Western dressage is an equestrian sport that combines the principles of dressage riding and the use of western tack. Riders typically wear western attire, such as button-up shirts, cowboy boots and jeans. All horse breeds are permitted to compete in western dressage.

== Description ==

Western dressage consists of a basic test performed by horse and rider. At lower levels, competitors must perform a walk, trot or jog, and canter or lope. Higher level tests include lateral work and flying lead changes. Competitors are scored on how well they perform each movement within the test, by means of a score from 0 (not performed) to 10 (excellent).

Riders usually wear western shirts, jeans or show pants, and cowboy boots. Chaps are allowed but not always worn. Cowboy hats are traditionally worn, but some riders may choose to wear equestrian helmets. Horse tack typically consists of western saddles, western-style bridles, and saddle blankets. Either a curb or snaffle bit may be used.

■ MATERIAL SHOWN:
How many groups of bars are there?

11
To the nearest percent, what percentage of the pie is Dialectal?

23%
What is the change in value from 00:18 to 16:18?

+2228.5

■ PROBLEMS AND TASKS:
• a. In the western dressage text, rewrite everything from "Riders usually wear" down to "may be used.", using "saddle pads" in place of "saddle blankets".
• b. According to the western dressage text, what range of scores can a competitor receive for each movement in a test?
• c. Go on with the western dressage text from the point where it stops.

■ ANSWERS TO EACH TASK:
• a.
Riders usually wear western shirts, jeans or show pants, and cowboy boots. Chaps are allowed but not always worn. Cowboy hats are traditionally worn, but some riders may choose to wear equestrian helmets. Horse tack typically consists of western saddles, western-style bridles, and saddle pads. Either a curb or snaffle bit may be used.

• b. Each movement is scored from 0 (not performed) to 10 (excellent).

• c.
Any breed of horse, pony, or mule is allowed to compete. Gaited horses may compete using their intermediate gait instead of the trot.

== Organizations ==

In the United States, the Western Dressage Association of America is the largest group devoted to western dressage and is affiliated with the United States Equestrian Federation. North American Western Dressage offers western dressage tests and specializes in virtual competitions which allow people to submit videos of themselves riding in order to compete from home or a local barn. The sport has associations in other countries in the Western Style Dressage Association of Canada, and the Western Dressage Association of Australia.